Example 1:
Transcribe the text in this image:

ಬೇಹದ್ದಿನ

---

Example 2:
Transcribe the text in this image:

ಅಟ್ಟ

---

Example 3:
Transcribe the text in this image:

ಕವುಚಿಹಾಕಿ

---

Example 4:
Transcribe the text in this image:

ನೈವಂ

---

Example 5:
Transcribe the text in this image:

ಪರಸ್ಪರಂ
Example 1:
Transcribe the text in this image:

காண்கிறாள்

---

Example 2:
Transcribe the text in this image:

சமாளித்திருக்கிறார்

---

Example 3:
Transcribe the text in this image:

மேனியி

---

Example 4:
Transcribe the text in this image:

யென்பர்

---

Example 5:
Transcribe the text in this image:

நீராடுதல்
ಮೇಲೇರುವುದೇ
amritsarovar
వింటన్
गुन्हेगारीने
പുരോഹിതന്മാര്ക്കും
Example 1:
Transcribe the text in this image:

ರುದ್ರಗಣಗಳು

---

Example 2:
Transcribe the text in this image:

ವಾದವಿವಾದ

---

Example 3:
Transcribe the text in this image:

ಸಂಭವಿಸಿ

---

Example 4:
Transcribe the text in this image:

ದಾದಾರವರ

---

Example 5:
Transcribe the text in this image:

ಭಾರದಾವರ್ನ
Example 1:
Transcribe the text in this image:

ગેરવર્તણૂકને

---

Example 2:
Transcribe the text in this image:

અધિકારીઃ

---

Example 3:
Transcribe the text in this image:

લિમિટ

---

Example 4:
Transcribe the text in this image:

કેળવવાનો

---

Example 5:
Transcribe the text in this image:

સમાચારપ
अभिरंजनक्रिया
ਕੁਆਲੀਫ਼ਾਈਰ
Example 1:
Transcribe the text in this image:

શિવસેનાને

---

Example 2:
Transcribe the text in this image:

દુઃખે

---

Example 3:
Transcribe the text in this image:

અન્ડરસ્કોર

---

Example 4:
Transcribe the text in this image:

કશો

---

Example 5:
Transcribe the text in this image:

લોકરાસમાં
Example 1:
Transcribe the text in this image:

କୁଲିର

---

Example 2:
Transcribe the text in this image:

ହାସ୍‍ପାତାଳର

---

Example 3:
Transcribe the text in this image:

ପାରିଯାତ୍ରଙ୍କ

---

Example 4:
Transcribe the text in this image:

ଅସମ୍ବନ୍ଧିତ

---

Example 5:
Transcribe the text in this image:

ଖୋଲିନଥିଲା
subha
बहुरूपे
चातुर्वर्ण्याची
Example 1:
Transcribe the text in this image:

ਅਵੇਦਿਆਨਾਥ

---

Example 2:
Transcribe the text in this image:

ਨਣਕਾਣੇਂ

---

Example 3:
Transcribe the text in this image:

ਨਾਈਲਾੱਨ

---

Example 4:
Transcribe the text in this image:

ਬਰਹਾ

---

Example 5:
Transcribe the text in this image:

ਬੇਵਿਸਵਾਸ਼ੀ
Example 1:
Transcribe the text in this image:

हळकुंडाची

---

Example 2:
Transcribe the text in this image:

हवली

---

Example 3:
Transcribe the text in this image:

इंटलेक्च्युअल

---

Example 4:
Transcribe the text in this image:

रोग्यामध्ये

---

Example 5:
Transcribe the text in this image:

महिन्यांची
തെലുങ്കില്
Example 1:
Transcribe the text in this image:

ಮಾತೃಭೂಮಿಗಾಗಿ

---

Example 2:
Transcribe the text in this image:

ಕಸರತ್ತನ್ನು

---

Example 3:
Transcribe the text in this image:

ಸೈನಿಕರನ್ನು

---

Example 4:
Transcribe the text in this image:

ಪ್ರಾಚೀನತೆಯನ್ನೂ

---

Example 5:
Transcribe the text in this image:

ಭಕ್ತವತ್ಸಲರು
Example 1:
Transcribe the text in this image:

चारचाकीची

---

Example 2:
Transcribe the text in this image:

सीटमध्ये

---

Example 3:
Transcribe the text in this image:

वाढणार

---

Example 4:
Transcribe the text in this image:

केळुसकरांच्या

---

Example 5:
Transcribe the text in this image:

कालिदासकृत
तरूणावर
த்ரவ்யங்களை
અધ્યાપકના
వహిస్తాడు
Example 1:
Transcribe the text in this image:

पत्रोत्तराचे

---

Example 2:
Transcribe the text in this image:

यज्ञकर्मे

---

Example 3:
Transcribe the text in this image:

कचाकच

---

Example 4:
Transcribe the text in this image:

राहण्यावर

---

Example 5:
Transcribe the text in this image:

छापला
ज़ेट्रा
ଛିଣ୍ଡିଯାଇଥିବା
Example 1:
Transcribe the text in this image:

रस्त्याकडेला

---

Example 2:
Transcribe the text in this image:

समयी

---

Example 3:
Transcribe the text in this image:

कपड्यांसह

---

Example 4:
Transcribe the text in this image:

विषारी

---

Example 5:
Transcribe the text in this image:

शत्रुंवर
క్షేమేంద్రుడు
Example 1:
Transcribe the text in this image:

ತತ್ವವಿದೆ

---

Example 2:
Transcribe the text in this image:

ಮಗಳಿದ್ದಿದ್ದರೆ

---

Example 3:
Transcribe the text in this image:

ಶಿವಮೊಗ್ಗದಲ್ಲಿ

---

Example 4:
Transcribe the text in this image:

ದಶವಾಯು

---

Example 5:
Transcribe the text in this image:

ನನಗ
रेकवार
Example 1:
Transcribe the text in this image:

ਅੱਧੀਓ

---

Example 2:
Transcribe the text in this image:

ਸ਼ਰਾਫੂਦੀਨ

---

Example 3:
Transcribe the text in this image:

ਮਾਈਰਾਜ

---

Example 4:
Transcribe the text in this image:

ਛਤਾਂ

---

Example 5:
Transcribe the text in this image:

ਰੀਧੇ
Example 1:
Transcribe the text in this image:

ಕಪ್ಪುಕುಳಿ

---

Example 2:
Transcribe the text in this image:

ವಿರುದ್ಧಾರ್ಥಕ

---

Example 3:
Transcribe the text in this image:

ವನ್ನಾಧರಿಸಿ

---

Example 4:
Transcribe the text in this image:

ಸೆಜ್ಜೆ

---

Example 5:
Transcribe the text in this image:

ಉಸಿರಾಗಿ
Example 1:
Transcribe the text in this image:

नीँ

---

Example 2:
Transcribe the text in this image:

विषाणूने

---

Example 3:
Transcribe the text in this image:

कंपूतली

◇ ◇ ◇ ◇

Required work
Please be sure to repeat every entry exactly.

Written solution
Example 1:
Transcribe the text in this image:

ಬೇಹದ್ದಿನ

---

Example 2:
Transcribe the text in this image:

ಅಟ್ಟ

---

Example 3:
Transcribe the text in this image:

ಕವುಚಿಹಾಕಿ

---

Example 4:
Transcribe the text in this image:

ನೈವಂ

---

Example 5:
Transcribe the text in this image:

ಪರಸ್ಪರಂ
Example 1:
Transcribe the text in this image:

காண்கிறாள்

---

Example 2:
Transcribe the text in this image:

சமாளித்திருக்கிறார்

---

Example 3:
Transcribe the text in this image:

மேனியி

---

Example 4:
Transcribe the text in this image:

யென்பர்

---

Example 5:
Transcribe the text in this image:

நீராடுதல்
ಮೇಲೇರುವುದೇ
amritsarovar
వింటన్
गुन्हेगारीने
പുരോഹിതന്മാര്ക്കും
Example 1:
Transcribe the text in this image:

ರುದ್ರಗಣಗಳು

---

Example 2:
Transcribe the text in this image:

ವಾದವಿವಾದ

---

Example 3:
Transcribe the text in this image:

ಸಂಭವಿಸಿ

---

Example 4:
Transcribe the text in this image:

ದಾದಾರವರ

---

Example 5:
Transcribe the text in this image:

ಭಾರದಾವರ್ನ
Example 1:
Transcribe the text in this image:

ગેરવર્તણૂકને

---

Example 2:
Transcribe the text in this image:

અધિકારીઃ

---

Example 3:
Transcribe the text in this image:

લિમિટ

---

Example 4:
Transcribe the text in this image:

કેળવવાનો

---

Example 5:
Transcribe the text in this image:

સમાચારપ
अभिरंजनक्रिया
ਕੁਆਲੀਫ਼ਾਈਰ
Example 1:
Transcribe the text in this image:

શિવસેનાને

---

Example 2:
Transcribe the text in this image:

દુઃખે

---

Example 3:
Transcribe the text in this image:

અન્ડરસ્કોર

---

Example 4:
Transcribe the text in this image:

કશો

---

Example 5:
Transcribe the text in this image:

લોકરાસમાં
Example 1:
Transcribe the text in this image:

କୁଲିର

---

Example 2:
Transcribe the text in this image:

ହାସ୍‍ପାତାଳର

---

Example 3:
Transcribe the text in this image:

ପାରିଯାତ୍ରଙ୍କ

---

Example 4:
Transcribe the text in this image:

ଅସମ୍ବନ୍ଧିତ

---

Example 5:
Transcribe the text in this image:

ଖୋଲିନଥିଲା
subha
बहुरूपे
चातुर्वर्ण्याची
Example 1:
Transcribe the text in this image:

ਅਵੇਦਿਆਨਾਥ

---

Example 2:
Transcribe the text in this image:

ਨਣਕਾਣੇਂ

---

Example 3:
Transcribe the text in this image:

ਨਾਈਲਾੱਨ

---

Example 4:
Transcribe the text in this image:

ਬਰਹਾ

---

Example 5:
Transcribe the text in this image:

ਬੇਵਿਸਵਾਸ਼ੀ
Example 1:
Transcribe the text in this image:

हळकुंडाची

---

Example 2:
Transcribe the text in this image:

हवली

---

Example 3:
Transcribe the text in this image:

इंटलेक्च्युअल

---

Example 4:
Transcribe the text in this image:

रोग्यामध्ये

---

Example 5:
Transcribe the text in this image:

महिन्यांची
തെലുങ്കില്
Example 1:
Transcribe the text in this image:

ಮಾತೃಭೂಮಿಗಾಗಿ

---

Example 2:
Transcribe the text in this image:

ಕಸರತ್ತನ್ನು

---

Example 3:
Transcribe the text in this image:

ಸೈನಿಕರನ್ನು

---

Example 4:
Transcribe the text in this image:

ಪ್ರಾಚೀನತೆಯನ್ನೂ

---

Example 5:
Transcribe the text in this image:

ಭಕ್ತವತ್ಸಲರು
Example 1:
Transcribe the text in this image:

चारचाकीची

---

Example 2:
Transcribe the text in this image:

सीटमध्ये

---

Example 3:
Transcribe the text in this image:

वाढणार

---

Example 4:
Transcribe the text in this image:

केळुसकरांच्या

---

Example 5:
Transcribe the text in this image:

कालिदासकृत
तरूणावर
த்ரவ்யங்களை
અધ્યાપકના
వహిస్తాడు
Example 1:
Transcribe the text in this image:

पत्रोत्तराचे

---

Example 2:
Transcribe the text in this image:

यज्ञकर्मे

---

Example 3:
Transcribe the text in this image:

कचाकच

---

Example 4:
Transcribe the text in this image:

राहण्यावर

---

Example 5:
Transcribe the text in this image:

छापला
ज़ेट्रा
ଛିଣ୍ଡିଯାଇଥିବା
Example 1:
Transcribe the text in this image:

रस्त्याकडेला

---

Example 2:
Transcribe the text in this image:

समयी

---

Example 3:
Transcribe the text in this image:

कपड्यांसह

---

Example 4:
Transcribe the text in this image:

विषारी

---

Example 5:
Transcribe the text in this image:

शत्रुंवर
క్షేమేంద్రుడు
Example 1:
Transcribe the text in this image:

ತತ್ವವಿದೆ

---

Example 2:
Transcribe the text in this image:

ಮಗಳಿದ್ದಿದ್ದರೆ

---

Example 3:
Transcribe the text in this image:

ಶಿವಮೊಗ್ಗದಲ್ಲಿ

---

Example 4:
Transcribe the text in this image:

ದಶವಾಯು

---

Example 5:
Transcribe the text in this image:

ನನಗ
रेकवार
Example 1:
Transcribe the text in this image:

ਅੱਧੀਓ

---

Example 2:
Transcribe the text in this image:

ਸ਼ਰਾਫੂਦੀਨ

---

Example 3:
Transcribe the text in this image:

ਮਾਈਰਾਜ

---

Example 4:
Transcribe the text in this image:

ਛਤਾਂ

---

Example 5:
Transcribe the text in this image:

ਰੀਧੇ
Example 1:
Transcribe the text in this image:

ಕಪ್ಪುಕುಳಿ

---

Example 2:
Transcribe the text in this image:

ವಿರುದ್ಧಾರ್ಥಕ

---

Example 3:
Transcribe the text in this image:

ವನ್ನಾಧರಿಸಿ

---

Example 4:
Transcribe the text in this image:

ಸೆಜ್ಜೆ

---

Example 5:
Transcribe the text in this image:

ಉಸಿರಾಗಿ
Example 1:
Transcribe the text in this image:

नीँ

---

Example 2:
Transcribe the text in this image:

विषाणूने

---

Example 3:
Transcribe the text in this image:

कंपूतली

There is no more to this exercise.